A ‘portrait’ of my father, done from memory, with the aid of a very small black and white photo taken in 1960, when he would have been 67. I used gesso, graphite and ink. Odd things happened – I couldn’t remember his eyes very well but could remember his mouth and his facial expression. I wanted to capture a hazy, incomplete memory of a very quiet, gentle man. This is the result of many layers of drawing and erasure.
Just thought I would share one of my favourite portraits. This one is King Charles ii and hangs in the National Portrait Gallery. What I love is how he looks like a used car salesman, with a sideline in fake Rolex watches. Despite the dignified posture, the frilly clothes, and the painterly skill of the artist, something of his true character inadvertently escapes, and he looks as dodgy as a three bob note. Is that treason?
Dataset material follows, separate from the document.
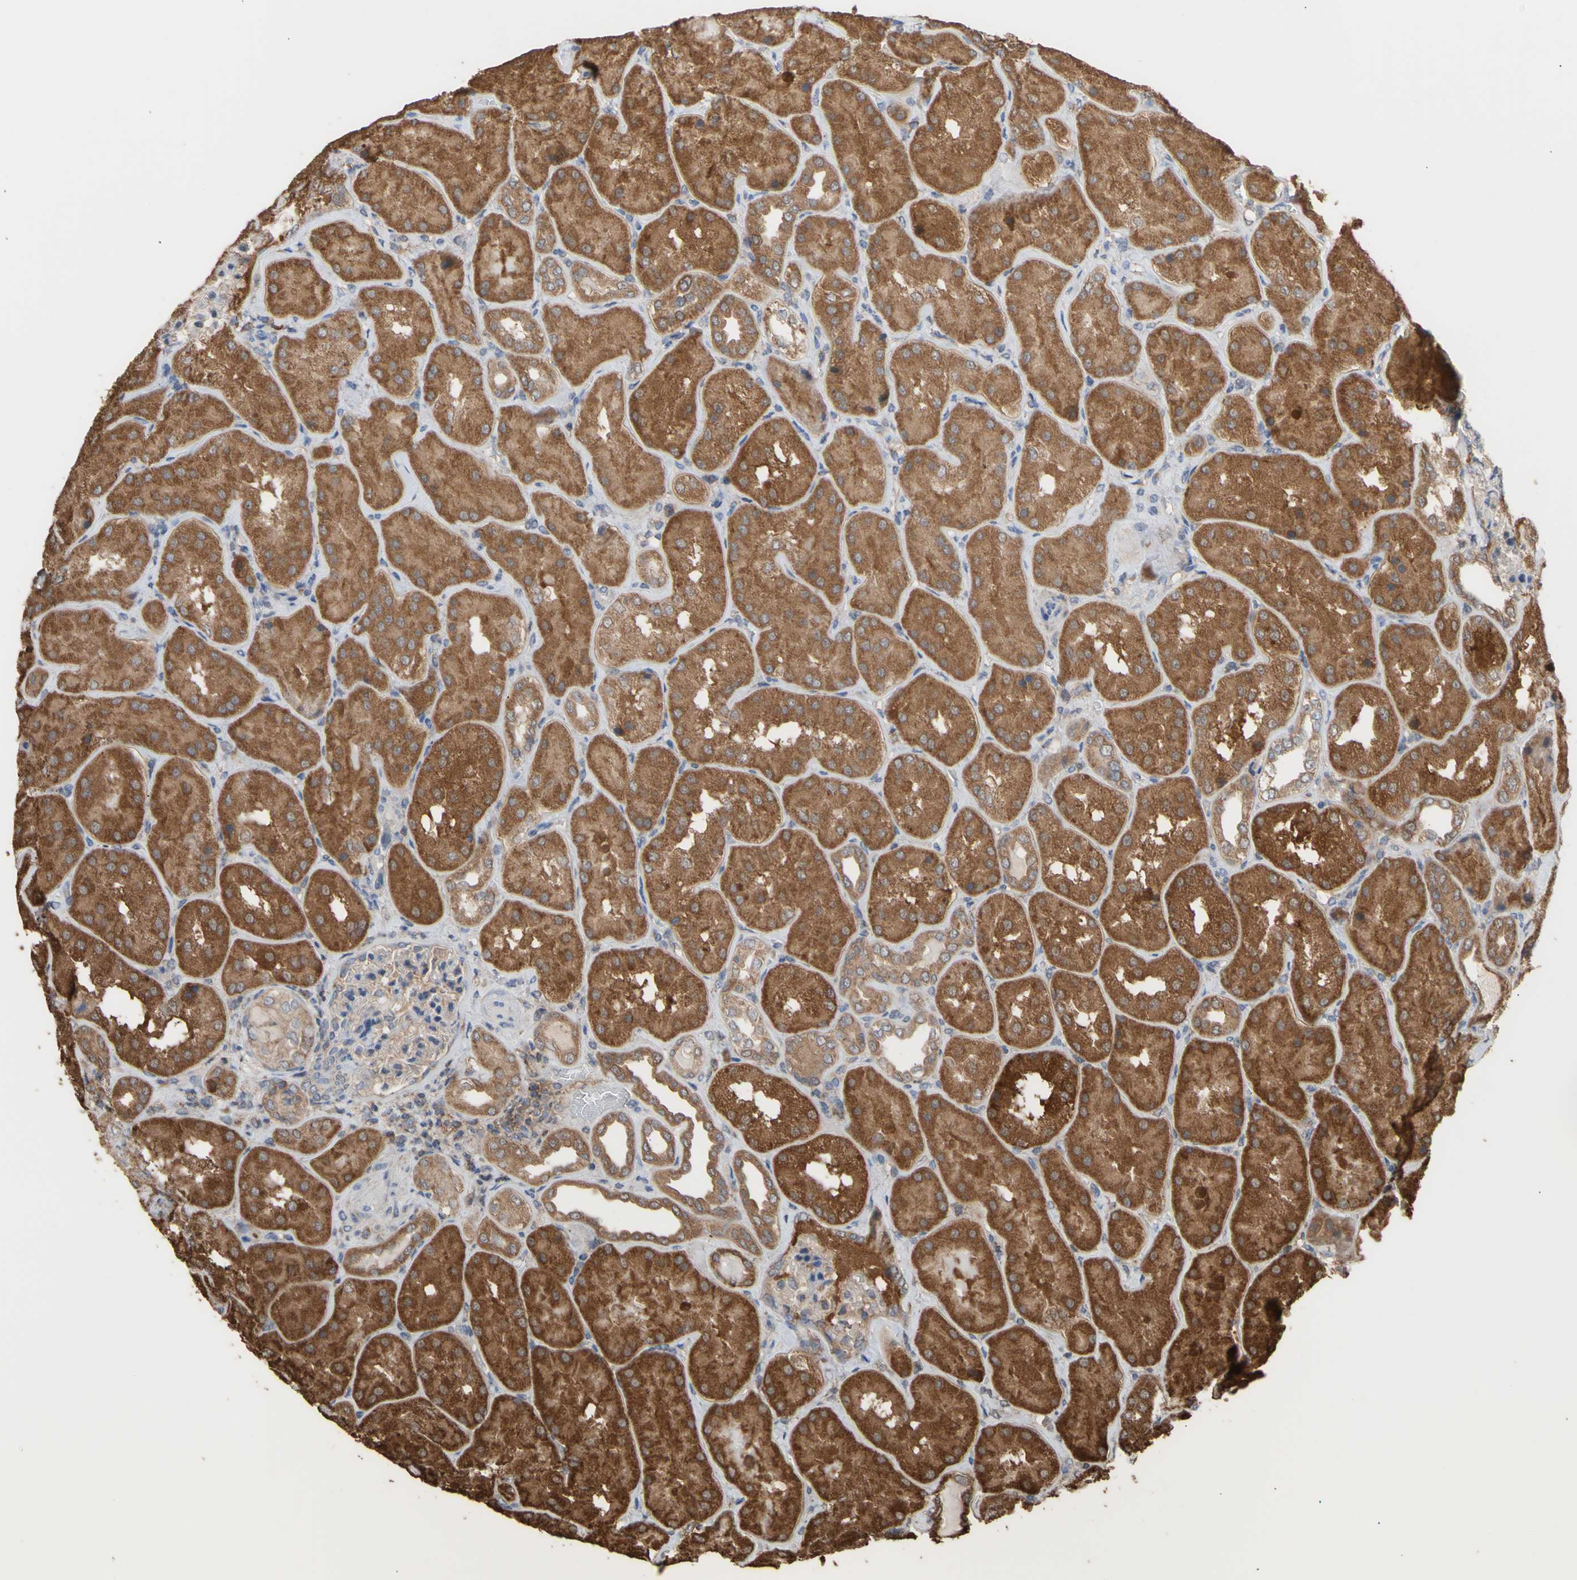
{"staining": {"intensity": "weak", "quantity": ">75%", "location": "cytoplasmic/membranous"}, "tissue": "kidney", "cell_type": "Cells in glomeruli", "image_type": "normal", "snomed": [{"axis": "morphology", "description": "Normal tissue, NOS"}, {"axis": "topography", "description": "Kidney"}], "caption": "DAB immunohistochemical staining of benign kidney shows weak cytoplasmic/membranous protein positivity in approximately >75% of cells in glomeruli. (brown staining indicates protein expression, while blue staining denotes nuclei).", "gene": "ALDH9A1", "patient": {"sex": "female", "age": 56}}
On 5th April Carmarthen School of Art BA2 Show opened at Volcano Theatre in Swansea. As a group of 11 students we organised every aspect of the show, sourcing the venue, fundraising, publicity, curation, with the support of our tutor Amanda Blake. The opening night was lively and very well attended, and I am looking forward to seeing the feedback in the visitor’s book.
A few reflections:
– how different work looks when properly hung, with ‘breathing space’ in a gallery, as opposed to stuck to the studio wall with blu-tak.
– how scary to open one’s own work to public viewing, especially when the subject matter is very personal. ( I experienced a bit of a melt-down about this the day before the opening).
– how some works are eye catching and dominate the space, and others are quiet and recede, and how this gives an interesting dynamic to the exhibition.
Well after all the stress of organising and hanging the show I think I need to lie down in a darkened room for a while. Oh no, there’s still an essay to write………..
Experimenting with monoprint on gelli plate to capture remembered images of my father. Surprisingly they turned out looking like something from a 1940s film noir – but maybe not so surprising, as the memories are shadowy, much of his life was a mystery, and he always wore a hat like Humphrey Bogart!
Gelli plate printing is great for table top printing without a press. Good for monoprint but you cannot scratch onto the plate in case you damage it. The kitchen is now a scene of devastation, but I have 30 + prints relating to memories of my father.